* 本文:
コツ: スプーンの背で手前から奥へ3回。
4
Skim & Taste
表面のアクを除去。10分後~啜って味を見る。
コツ: 勢いよく啜って霧化させる。

評価のポイント 温度変化で変わる味を感じよう

  • 高温(~70℃): 焙煎由来の甘さ・香ばしさ
  • 中温(40–50℃): 酸味やフルーティーさが最も明確
  • 低温(25–30℃): 甘みと後味のクリーンさが際立つ

【未来の基準】スコア至上主義からの脱却 SCAの新評価システム「CVA」とは?

SCAが2000年代初頭に確立した仕組みは業界の共通言語となりましたが、近年は従来法では捉えきれない価値が増えています。そこで次世代のCoffee Value Assessment(CVA)が登場しました。

なぜ新基準が?従来のスコアリングが抱えていた課題

従来のカッピングは業界の共通言語として大きな役割を果たしてきましたが、近年の多様なコーヒーを評価するには、いくつか限界も見えてきました。

  • 単一スコアへの過度な依存
    80点、85点といった「一つの数字」に集約されるため、繊細な個性や好みの違いが見えにくくなっていました。
  • 客観性と主観性の混同
    「欠点の有無」と「好きかどうか」が同じシート上で扱われることで、評価者ごとの好みがスコアに紛れ込みやすい構造でした。
  • 「物語」の評価不足
    持続可能性への取り組みや、生産者のチャレンジといった背景は、スコアには反映されにくく、記録にも残りづらい状況でした。

CVAはこうした課題を前提に、「数値」だけでなく、文脈や物語も含めて価値を記録するための枠組みとして設計されています。

* データ抜粋:
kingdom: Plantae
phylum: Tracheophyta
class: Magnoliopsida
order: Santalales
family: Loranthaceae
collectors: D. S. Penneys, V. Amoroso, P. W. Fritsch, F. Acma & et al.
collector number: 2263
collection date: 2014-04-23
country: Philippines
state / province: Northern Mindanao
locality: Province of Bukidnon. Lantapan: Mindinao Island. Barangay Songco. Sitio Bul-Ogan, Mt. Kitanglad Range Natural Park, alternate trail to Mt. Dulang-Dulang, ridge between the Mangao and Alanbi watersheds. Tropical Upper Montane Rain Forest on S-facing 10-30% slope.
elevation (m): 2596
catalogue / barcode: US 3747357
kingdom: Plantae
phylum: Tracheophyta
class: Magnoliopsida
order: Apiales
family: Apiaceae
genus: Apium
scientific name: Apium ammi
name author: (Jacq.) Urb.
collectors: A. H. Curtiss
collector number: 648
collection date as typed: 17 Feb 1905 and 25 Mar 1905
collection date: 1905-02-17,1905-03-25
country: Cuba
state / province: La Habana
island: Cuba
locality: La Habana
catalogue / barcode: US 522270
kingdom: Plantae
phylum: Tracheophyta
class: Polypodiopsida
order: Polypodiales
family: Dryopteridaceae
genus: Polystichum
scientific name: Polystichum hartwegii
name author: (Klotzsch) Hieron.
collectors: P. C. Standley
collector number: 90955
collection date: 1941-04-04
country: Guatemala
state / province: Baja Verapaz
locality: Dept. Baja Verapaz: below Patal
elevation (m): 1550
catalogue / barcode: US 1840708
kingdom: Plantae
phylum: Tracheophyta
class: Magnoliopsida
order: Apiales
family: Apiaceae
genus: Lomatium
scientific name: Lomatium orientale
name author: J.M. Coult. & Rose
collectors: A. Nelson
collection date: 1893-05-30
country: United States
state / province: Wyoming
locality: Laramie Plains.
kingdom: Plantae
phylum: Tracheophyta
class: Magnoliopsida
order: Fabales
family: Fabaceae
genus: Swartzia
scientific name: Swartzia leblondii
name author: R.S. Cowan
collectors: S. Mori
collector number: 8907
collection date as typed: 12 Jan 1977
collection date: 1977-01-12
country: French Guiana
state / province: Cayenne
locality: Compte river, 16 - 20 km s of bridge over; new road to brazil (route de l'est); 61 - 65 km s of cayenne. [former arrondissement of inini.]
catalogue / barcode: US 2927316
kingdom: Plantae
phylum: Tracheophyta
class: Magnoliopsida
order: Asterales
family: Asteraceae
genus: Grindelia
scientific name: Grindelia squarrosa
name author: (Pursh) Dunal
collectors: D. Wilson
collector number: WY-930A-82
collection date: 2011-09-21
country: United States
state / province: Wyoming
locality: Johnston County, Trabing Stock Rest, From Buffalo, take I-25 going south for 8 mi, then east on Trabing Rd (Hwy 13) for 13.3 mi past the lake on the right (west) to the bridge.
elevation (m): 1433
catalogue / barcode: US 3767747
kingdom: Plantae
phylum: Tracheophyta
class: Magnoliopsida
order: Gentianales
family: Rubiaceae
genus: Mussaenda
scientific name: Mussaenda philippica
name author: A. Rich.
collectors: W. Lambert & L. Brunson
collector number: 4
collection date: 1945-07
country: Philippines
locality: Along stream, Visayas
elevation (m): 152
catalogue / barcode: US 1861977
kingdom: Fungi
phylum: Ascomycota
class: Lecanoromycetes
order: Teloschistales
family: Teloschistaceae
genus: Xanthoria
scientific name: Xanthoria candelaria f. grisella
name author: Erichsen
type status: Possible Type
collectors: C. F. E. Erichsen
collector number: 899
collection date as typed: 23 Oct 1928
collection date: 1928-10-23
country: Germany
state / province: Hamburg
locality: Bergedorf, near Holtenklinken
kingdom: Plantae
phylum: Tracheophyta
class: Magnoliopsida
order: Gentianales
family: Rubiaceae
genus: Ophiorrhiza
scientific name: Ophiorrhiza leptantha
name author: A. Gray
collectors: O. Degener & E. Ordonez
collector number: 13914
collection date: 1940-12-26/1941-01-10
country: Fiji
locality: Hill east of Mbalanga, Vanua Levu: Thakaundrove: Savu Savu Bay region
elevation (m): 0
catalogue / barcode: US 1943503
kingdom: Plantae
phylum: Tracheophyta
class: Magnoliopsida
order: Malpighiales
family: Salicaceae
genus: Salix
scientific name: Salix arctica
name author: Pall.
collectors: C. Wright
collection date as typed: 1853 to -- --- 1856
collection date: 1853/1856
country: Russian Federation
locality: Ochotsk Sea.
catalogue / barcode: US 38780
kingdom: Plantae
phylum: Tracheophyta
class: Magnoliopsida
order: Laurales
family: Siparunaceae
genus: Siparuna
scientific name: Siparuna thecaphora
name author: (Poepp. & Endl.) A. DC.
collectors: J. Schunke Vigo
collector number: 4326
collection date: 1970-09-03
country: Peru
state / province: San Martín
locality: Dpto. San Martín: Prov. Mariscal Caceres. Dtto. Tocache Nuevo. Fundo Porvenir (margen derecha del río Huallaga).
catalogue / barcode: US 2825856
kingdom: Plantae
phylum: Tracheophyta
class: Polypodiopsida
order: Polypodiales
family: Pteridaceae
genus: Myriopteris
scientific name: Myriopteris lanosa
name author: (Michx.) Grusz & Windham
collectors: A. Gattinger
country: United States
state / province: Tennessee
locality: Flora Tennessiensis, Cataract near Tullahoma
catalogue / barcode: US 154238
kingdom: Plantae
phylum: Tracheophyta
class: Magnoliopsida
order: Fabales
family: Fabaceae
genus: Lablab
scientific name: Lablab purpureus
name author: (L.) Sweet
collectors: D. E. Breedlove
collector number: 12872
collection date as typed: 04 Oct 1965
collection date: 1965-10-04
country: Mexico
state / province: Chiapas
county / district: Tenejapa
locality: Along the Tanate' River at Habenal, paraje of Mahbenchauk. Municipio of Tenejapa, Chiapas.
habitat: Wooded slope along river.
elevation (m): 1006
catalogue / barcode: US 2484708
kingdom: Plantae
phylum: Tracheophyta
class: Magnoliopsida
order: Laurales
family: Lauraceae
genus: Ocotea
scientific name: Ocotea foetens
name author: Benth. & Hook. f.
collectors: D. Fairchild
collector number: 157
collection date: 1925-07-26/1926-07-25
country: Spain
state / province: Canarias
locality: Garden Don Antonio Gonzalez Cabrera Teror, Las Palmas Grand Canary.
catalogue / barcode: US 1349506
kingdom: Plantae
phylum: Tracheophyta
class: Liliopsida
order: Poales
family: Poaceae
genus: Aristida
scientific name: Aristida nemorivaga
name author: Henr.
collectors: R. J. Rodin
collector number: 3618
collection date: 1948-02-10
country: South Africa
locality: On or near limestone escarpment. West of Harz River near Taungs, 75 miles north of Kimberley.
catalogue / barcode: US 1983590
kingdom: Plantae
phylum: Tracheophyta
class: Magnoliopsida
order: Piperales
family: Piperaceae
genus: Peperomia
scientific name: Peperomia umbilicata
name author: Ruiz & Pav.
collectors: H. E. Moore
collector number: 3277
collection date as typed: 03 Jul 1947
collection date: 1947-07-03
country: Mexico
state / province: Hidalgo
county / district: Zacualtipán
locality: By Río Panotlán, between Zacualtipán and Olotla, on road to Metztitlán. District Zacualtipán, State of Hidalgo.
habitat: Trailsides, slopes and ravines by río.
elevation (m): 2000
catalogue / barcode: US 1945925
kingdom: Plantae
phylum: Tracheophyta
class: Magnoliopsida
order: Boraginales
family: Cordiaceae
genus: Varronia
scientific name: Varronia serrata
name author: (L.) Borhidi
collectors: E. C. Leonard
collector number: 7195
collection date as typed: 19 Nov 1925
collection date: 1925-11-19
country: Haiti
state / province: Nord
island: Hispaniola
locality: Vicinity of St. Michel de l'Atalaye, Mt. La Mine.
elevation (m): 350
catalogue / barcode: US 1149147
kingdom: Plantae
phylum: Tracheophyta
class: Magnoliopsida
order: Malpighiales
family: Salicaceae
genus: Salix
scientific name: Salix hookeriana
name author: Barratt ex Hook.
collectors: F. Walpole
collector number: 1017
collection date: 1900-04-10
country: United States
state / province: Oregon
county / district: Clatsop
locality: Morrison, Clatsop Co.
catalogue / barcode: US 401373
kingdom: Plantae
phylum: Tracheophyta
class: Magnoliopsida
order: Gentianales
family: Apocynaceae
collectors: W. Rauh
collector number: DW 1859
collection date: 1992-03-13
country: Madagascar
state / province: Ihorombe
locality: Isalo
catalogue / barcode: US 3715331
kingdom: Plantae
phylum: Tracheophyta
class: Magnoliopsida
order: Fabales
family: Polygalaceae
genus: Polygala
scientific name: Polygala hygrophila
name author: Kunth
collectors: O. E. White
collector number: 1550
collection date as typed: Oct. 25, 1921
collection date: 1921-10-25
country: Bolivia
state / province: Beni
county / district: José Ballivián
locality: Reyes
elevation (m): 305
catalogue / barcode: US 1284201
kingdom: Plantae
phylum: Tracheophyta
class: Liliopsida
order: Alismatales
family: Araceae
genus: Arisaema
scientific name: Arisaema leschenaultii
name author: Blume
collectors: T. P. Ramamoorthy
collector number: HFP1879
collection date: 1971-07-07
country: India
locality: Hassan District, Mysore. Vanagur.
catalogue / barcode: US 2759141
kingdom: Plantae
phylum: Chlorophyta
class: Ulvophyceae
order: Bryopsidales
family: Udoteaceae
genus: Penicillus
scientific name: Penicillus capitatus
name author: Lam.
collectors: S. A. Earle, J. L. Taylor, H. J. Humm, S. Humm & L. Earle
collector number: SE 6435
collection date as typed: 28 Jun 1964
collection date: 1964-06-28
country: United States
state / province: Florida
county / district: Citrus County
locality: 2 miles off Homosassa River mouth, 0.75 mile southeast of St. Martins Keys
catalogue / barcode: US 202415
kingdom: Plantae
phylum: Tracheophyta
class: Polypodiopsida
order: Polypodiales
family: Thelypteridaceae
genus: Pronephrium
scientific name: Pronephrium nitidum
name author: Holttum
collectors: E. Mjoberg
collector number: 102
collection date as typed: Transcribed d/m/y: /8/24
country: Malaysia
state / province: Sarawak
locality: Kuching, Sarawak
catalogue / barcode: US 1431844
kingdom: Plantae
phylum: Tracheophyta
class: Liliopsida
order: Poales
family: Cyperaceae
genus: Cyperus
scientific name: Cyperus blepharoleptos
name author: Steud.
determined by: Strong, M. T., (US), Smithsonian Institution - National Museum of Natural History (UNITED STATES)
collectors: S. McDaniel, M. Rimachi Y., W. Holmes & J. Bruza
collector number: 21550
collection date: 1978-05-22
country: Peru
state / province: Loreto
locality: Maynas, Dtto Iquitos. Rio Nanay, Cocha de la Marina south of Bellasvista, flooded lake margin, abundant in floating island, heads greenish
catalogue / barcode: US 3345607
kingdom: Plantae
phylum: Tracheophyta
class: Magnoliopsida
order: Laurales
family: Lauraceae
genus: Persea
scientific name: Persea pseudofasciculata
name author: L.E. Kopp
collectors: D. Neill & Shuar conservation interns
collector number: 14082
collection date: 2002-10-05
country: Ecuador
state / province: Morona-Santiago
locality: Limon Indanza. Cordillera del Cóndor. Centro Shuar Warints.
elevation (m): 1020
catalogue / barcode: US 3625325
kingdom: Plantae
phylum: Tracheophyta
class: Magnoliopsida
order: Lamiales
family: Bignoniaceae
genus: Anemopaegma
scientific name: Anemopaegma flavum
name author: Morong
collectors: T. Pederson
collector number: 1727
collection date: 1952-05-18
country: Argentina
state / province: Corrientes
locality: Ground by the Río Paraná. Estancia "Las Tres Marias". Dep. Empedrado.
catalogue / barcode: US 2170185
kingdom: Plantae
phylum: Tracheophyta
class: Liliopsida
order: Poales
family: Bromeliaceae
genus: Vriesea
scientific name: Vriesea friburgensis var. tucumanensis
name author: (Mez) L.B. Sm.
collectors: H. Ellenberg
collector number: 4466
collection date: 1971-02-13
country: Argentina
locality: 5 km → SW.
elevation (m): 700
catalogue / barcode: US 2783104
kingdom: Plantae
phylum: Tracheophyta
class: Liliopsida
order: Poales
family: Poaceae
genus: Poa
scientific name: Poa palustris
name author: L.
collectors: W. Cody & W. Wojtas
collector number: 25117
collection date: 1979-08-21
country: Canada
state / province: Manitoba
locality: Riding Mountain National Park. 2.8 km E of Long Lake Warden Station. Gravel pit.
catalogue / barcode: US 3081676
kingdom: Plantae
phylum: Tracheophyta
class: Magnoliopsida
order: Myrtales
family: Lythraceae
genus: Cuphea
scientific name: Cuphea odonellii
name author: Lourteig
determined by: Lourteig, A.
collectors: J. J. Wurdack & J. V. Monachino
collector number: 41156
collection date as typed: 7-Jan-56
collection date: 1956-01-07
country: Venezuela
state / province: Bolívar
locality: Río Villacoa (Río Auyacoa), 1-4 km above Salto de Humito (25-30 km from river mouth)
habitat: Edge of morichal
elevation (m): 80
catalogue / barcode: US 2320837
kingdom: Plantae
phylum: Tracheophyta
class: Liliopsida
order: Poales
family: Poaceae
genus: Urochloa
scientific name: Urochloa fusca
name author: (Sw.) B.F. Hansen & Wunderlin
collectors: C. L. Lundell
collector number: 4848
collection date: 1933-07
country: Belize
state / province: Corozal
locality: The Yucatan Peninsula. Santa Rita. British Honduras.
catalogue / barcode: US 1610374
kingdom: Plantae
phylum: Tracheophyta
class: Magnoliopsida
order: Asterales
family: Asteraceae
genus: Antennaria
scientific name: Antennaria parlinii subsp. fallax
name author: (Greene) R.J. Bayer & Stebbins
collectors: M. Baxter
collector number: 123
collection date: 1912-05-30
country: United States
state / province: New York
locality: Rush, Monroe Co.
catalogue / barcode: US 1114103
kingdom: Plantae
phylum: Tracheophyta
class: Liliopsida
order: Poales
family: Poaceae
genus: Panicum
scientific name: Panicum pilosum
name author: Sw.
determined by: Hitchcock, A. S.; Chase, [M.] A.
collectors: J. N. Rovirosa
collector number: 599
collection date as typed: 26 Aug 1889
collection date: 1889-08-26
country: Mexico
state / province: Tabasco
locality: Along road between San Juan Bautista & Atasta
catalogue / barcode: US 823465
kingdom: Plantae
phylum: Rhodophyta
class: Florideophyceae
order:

* 課題: コーヒーの評価基準を扱った本文を、最後の文の後から書き継ぐこと。

* 解答例:
コーヒーの「価値」を多角的に評価するCVA

評価基準の進化(SCAカッピング vs CVA)

比較項目従来のカッピング (Version 1.0)次世代のCVA (Version 2.0)
目的品質を数値化し区別あらゆる「価値」を多角的に評価し発見を支援
評価範囲感覚属性が中心4つの独立軸(物理・記述・情緒・付帯)
スコアへの依存度非常に高い低い(情緒的評価の一部)
客観性 vs 主観性混在明確に分離
物語(背景)の扱い評価対象外正式な評価対象

参考資料: SCA Coffee Value Assessment プロジェクト(アクセス日 2025-10-26) / CVAアップデート記事(アクセス日 2025-10-26)

これからのコーヒー選び「生産者の物語」も価値になる時代へ

CVAの特徴は、「点数が高いかどうか」だけでなく、そのコーヒーが生まれた背景まで評価のテーブルに乗せようとしている点にあります。

  • どんな環境で、どんな人が作っているのか
    品質向上のための投資や、環境配慮、労働条件の改善なども、価値の一部として記録されます。
  • どんな意図でその味わいを目指したのか
    プロセスや品種選択、焙煎設計に込められた狙いが、単なる「点数」以上の情報として残ります。
  • 飲み手が何を大事にして選ぶのか
    「とにかくユニークな風味が好き」「環境負荷の小ささを重視したい」など、価値観に合わせた選び方がしやすくなります。

これからのスペシャルティは、味だけでなく「どんな物語に共感して選ぶか」という楽しみ方が、より自然なものになっていきそうです。

味わいを言葉にする技術 フレーバーホイール活用入門

感じた味わいを「共通言語」に落とし込むための強力なツールが、SCAのフレーバーホイールです。

なぜ「オレンジのような」と表現するのか?

スペシャルティコーヒーで使われる「オレンジのような」「チョコレートのような」といったフレーバー表記は、原材料を示しているわけではなく、感じた風味を共有するための比喩です。同じ豆を飲んだ人どうしが、できるだけ近いイメージで会話できるようにするための「共通言語」と考えるとイメージしやすくなります。

  • 風味の方向性を素早く伝えられる
    「オレンジのような」と聞けば、レモンよりまろやかで、グレープフルーツより丸い柑橘のイメージがすぐに共有できます。
  • 産地や精製の違いを説明しやすい
    「同じエチオピアでも、このロットはベリー系」「こちらはシトラス系」といった比較がしやすくなります。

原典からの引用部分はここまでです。